▸ TASK DIRECTIONS
Every entry must appear in the output exactly as it does here.

▸ SUPPLIED RECORDS
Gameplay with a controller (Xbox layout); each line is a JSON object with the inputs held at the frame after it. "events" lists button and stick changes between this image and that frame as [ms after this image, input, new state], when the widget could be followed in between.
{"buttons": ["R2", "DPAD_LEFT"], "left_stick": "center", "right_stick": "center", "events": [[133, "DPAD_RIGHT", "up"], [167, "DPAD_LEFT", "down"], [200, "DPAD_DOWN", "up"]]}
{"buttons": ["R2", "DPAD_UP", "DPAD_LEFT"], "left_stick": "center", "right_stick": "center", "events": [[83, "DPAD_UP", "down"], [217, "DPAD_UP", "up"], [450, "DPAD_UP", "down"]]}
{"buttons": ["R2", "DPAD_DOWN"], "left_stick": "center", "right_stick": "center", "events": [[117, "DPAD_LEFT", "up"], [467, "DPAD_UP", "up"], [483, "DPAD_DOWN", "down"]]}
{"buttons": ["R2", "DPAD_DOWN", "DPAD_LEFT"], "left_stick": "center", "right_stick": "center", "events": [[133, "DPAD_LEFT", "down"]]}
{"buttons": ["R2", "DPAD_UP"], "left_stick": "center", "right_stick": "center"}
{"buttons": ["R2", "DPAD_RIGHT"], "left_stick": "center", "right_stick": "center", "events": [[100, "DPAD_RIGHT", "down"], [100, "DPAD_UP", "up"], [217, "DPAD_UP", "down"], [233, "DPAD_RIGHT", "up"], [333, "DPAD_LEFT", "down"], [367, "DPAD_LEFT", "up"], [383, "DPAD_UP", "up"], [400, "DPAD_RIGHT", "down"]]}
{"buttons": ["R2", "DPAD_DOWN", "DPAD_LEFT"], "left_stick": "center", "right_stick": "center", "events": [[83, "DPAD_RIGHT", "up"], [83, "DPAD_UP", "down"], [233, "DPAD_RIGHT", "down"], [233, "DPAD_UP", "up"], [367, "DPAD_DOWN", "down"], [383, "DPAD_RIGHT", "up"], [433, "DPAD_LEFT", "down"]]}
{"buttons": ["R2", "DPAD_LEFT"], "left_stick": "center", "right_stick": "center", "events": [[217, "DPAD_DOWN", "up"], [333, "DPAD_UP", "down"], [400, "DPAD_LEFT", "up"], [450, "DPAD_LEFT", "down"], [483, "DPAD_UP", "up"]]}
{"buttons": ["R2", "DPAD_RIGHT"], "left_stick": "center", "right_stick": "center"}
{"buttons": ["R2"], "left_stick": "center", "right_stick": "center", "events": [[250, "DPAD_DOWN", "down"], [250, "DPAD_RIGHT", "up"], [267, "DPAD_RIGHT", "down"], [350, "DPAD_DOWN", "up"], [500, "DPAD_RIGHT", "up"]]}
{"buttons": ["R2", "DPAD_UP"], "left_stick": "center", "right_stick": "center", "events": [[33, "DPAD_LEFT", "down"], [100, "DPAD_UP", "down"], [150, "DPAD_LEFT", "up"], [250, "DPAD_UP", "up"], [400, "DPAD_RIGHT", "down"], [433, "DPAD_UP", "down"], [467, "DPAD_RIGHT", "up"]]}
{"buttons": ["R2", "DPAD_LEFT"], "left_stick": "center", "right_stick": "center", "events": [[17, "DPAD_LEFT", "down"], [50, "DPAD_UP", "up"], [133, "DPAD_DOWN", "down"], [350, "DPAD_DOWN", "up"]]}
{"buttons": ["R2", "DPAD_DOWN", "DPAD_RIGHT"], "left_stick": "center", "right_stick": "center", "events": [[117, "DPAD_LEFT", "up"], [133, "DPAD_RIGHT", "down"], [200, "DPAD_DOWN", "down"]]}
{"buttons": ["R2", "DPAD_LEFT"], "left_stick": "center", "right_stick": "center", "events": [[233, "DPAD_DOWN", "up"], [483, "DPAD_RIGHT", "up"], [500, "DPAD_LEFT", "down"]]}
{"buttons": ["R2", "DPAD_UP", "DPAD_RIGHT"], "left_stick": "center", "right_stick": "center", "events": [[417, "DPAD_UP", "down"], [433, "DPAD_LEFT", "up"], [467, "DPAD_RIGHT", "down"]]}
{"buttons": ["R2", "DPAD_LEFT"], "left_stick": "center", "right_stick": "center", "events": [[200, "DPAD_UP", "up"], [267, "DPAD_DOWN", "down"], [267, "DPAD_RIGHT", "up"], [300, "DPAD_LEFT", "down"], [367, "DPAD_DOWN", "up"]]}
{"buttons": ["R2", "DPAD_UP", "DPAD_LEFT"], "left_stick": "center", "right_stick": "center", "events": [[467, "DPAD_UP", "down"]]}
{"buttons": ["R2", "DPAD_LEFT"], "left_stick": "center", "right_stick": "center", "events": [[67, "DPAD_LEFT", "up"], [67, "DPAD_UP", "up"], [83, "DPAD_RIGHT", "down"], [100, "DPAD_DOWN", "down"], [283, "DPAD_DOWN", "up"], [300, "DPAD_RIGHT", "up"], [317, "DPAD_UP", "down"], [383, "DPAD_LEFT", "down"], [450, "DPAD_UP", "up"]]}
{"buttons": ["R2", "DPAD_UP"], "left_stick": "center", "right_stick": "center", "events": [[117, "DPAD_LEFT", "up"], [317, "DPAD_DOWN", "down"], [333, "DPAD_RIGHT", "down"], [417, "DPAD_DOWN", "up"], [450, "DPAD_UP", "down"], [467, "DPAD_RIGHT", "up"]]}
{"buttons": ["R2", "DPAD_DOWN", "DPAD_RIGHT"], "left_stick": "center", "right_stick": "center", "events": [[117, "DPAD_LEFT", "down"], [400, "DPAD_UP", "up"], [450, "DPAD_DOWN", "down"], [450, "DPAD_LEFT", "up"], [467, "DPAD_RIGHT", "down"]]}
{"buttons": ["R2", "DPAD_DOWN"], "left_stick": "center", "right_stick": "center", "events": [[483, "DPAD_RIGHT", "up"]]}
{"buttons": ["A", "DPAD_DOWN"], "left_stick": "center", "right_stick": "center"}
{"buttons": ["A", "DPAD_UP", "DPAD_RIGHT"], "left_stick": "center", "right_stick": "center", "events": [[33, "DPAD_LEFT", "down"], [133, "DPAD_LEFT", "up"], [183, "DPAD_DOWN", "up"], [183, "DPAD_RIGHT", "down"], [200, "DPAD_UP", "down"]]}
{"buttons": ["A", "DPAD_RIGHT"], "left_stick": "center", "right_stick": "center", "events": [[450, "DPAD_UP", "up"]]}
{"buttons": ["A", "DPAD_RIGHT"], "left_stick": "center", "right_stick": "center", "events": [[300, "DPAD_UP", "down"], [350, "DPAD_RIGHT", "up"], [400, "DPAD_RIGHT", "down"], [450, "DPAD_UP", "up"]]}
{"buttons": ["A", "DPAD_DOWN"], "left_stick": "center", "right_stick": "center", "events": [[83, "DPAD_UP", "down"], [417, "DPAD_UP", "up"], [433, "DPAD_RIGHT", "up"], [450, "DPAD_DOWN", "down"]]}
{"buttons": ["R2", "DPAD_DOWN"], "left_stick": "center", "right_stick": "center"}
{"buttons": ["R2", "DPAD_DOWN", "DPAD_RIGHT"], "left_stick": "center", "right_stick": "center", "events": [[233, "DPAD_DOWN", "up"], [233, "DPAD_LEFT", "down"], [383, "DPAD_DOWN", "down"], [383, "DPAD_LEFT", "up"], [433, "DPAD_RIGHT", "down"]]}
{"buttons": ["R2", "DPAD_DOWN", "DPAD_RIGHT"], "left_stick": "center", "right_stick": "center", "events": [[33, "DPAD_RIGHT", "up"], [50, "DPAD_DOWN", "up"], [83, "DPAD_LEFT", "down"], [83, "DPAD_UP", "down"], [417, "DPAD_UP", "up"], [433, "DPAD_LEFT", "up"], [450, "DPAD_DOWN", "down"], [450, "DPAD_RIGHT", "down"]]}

▸ FINISHED EXERCISE
Gameplay with a controller (Xbox layout); each line is a JSON object with the inputs held at the frame after it. "events" lists button and stick changes between this image and that frame as [ms after this image, input, new state], when the widget could be followed in between.
{"buttons": ["R2", "DPAD_LEFT"], "left_stick": "center", "right_stick": "center", "events": [[133, "DPAD_RIGHT", "up"], [167, "DPAD_LEFT", "down"], [200, "DPAD_DOWN", "up"]]}
{"buttons": ["R2", "DPAD_UP", "DPAD_LEFT"], "left_stick": "center", "right_stick": "center", "events": [[83, "DPAD_UP", "down"], [217, "DPAD_UP", "up"], [450, "DPAD_UP", "down"]]}
{"buttons": ["R2", "DPAD_DOWN"], "left_stick": "center", "right_stick": "center", "events": [[117, "DPAD_LEFT", "up"], [467, "DPAD_UP", "up"], [483, "DPAD_DOWN", "down"]]}
{"buttons": ["R2", "DPAD_DOWN", "DPAD_LEFT"], "left_stick": "center", "right_stick": "center", "events": [[133, "DPAD_LEFT", "down"]]}
{"buttons": ["R2", "DPAD_UP"], "left_stick": "center", "right_stick": "center"}
{"buttons": ["R2", "DPAD_RIGHT"], "left_stick": "center", "right_stick": "center", "events": [[100, "DPAD_RIGHT", "down"], [100, "DPAD_UP", "up"], [217, "DPAD_UP", "down"], [233, "DPAD_RIGHT", "up"], [333, "DPAD_LEFT", "down"], [367, "DPAD_LEFT", "up"], [383, "DPAD_UP", "up"], [400, "DPAD_RIGHT", "down"]]}
{"buttons": ["R2", "DPAD_DOWN", "DPAD_LEFT"], "left_stick": "center", "right_stick": "center", "events": [[83, "DPAD_RIGHT", "up"], [83, "DPAD_UP", "down"], [233, "DPAD_RIGHT", "down"], [233, "DPAD_UP", "up"], [367, "DPAD_DOWN", "down"], [383, "DPAD_RIGHT", "up"], [433, "DPAD_LEFT", "down"]]}
{"buttons": ["R2", "DPAD_LEFT"], "left_stick": "center", "right_stick": "center", "events": [[217, "DPAD_DOWN", "up"], [333, "DPAD_UP", "down"], [400, "DPAD_LEFT", "up"], [450, "DPAD_LEFT", "down"], [483, "DPAD_UP", "up"]]}
{"buttons": ["R2", "DPAD_RIGHT"], "left_stick": "center", "right_stick": "center"}
{"buttons": ["R2"], "left_stick": "center", "right_stick": "center", "events": [[250, "DPAD_DOWN", "down"], [250, "DPAD_RIGHT", "up"], [267, "DPAD_RIGHT", "down"], [350, "DPAD_DOWN", "up"], [500, "DPAD_RIGHT", "up"]]}
{"buttons": ["R2", "DPAD_UP"], "left_stick": "center", "right_stick": "center", "events": [[33, "DPAD_LEFT", "down"], [100, "DPAD_UP", "down"], [150, "DPAD_LEFT", "up"], [250, "DPAD_UP", "up"], [400, "DPAD_RIGHT", "down"], [433, "DPAD_UP", "down"], [467, "DPAD_RIGHT", "up"]]}
{"buttons": ["R2", "DPAD_LEFT"], "left_stick": "center", "right_stick": "center", "events": [[17, "DPAD_LEFT", "down"], [50, "DPAD_UP", "up"], [133, "DPAD_DOWN", "down"], [350, "DPAD_DOWN", "up"]]}
{"buttons": ["R2", "DPAD_DOWN", "DPAD_RIGHT"], "left_stick": "center", "right_stick": "center", "events": [[117, "DPAD_LEFT", "up"], [133, "DPAD_RIGHT", "down"], [200, "DPAD_DOWN", "down"]]}
{"buttons": ["R2", "DPAD_LEFT"], "left_stick": "center", "right_stick": "center", "events": [[233, "DPAD_DOWN", "up"], [483, "DPAD_RIGHT", "up"], [500, "DPAD_LEFT", "down"]]}
{"buttons": ["R2", "DPAD_UP", "DPAD_RIGHT"], "left_stick": "center", "right_stick": "center", "events": [[417, "DPAD_UP", "down"], [433, "DPAD_LEFT", "up"], [467, "DPAD_RIGHT", "down"]]}
{"buttons": ["R2", "DPAD_LEFT"], "left_stick": "center", "right_stick": "center", "events": [[200, "DPAD_UP", "up"], [267, "DPAD_DOWN", "down"], [267, "DPAD_RIGHT", "up"], [300, "DPAD_LEFT", "down"], [367, "DPAD_DOWN", "up"]]}
{"buttons": ["R2", "DPAD_UP", "DPAD_LEFT"], "left_stick": "center", "right_stick": "center", "events": [[467, "DPAD_UP", "down"]]}
{"buttons": ["R2", "DPAD_LEFT"], "left_stick": "center", "right_stick": "center", "events": [[67, "DPAD_LEFT", "up"], [67, "DPAD_UP", "up"], [83, "DPAD_RIGHT", "down"], [100, "DPAD_DOWN", "down"], [283, "DPAD_DOWN", "up"], [300, "DPAD_RIGHT", "up"], [317, "DPAD_UP", "down"], [383, "DPAD_LEFT", "down"], [450, "DPAD_UP", "up"]]}
{"buttons": ["R2", "DPAD_UP"], "left_stick": "center", "right_stick": "center", "events": [[117, "DPAD_LEFT", "up"], [317, "DPAD_DOWN", "down"], [333, "DPAD_RIGHT", "down"], [417, "DPAD_DOWN", "up"], [450, "DPAD_UP", "down"], [467, "DPAD_RIGHT", "up"]]}
{"buttons": ["R2", "DPAD_DOWN", "DPAD_RIGHT"], "left_stick": "center", "right_stick": "center", "events": [[117, "DPAD_LEFT", "down"], [400, "DPAD_UP", "up"], [450, "DPAD_DOWN", "down"], [450, "DPAD_LEFT", "up"], [467, "DPAD_RIGHT", "down"]]}
{"buttons": ["R2", "DPAD_DOWN"], "left_stick": "center", "right_stick": "center", "events": [[483, "DPAD_RIGHT", "up"]]}
{"buttons": ["A", "DPAD_DOWN"], "left_stick": "center", "right_stick": "center"}
{"buttons": ["A", "DPAD_UP", "DPAD_RIGHT"], "left_stick": "center", "right_stick": "center", "events": [[33, "DPAD_LEFT", "down"], [133, "DPAD_LEFT", "up"], [183, "DPAD_DOWN", "up"], [183, "DPAD_RIGHT", "down"], [200, "DPAD_UP", "down"]]}
{"buttons": ["A", "DPAD_RIGHT"], "left_stick": "center", "right_stick": "center", "events": [[450, "DPAD_UP", "up"]]}
{"buttons": ["A", "DPAD_RIGHT"], "left_stick": "center", "right_stick": "center", "events": [[300, "DPAD_UP", "down"], [350, "DPAD_RIGHT", "up"], [400, "DPAD_RIGHT", "down"], [450, "DPAD_UP", "up"]]}
{"buttons": ["A", "DPAD_DOWN"], "left_stick": "center", "right_stick": "center", "events": [[83, "DPAD_UP", "down"], [417, "DPAD_UP", "up"], [433, "DPAD_RIGHT", "up"], [450, "DPAD_DOWN", "down"]]}
{"buttons": ["R2", "DPAD_DOWN"], "left_stick": "center", "right_stick": "center"}
{"buttons": ["R2", "DPAD_DOWN", "DPAD_RIGHT"], "left_stick": "center", "right_stick": "center", "events": [[233, "DPAD_DOWN", "up"], [233, "DPAD_LEFT", "down"], [383, "DPAD_DOWN", "down"], [383, "DPAD_LEFT", "up"], [433, "DPAD_RIGHT", "down"]]}
{"buttons": ["R2", "DPAD_DOWN", "DPAD_RIGHT"], "left_stick": "center", "right_stick": "center", "events": [[33, "DPAD_RIGHT", "up"], [50, "DPAD_DOWN", "up"], [83, "DPAD_LEFT", "down"], [83, "DPAD_UP", "down"], [417, "DPAD_UP", "up"], [433, "DPAD_LEFT", "up"], [450, "DPAD_DOWN", "down"], [450, "DPAD_RIGHT", "down"]]}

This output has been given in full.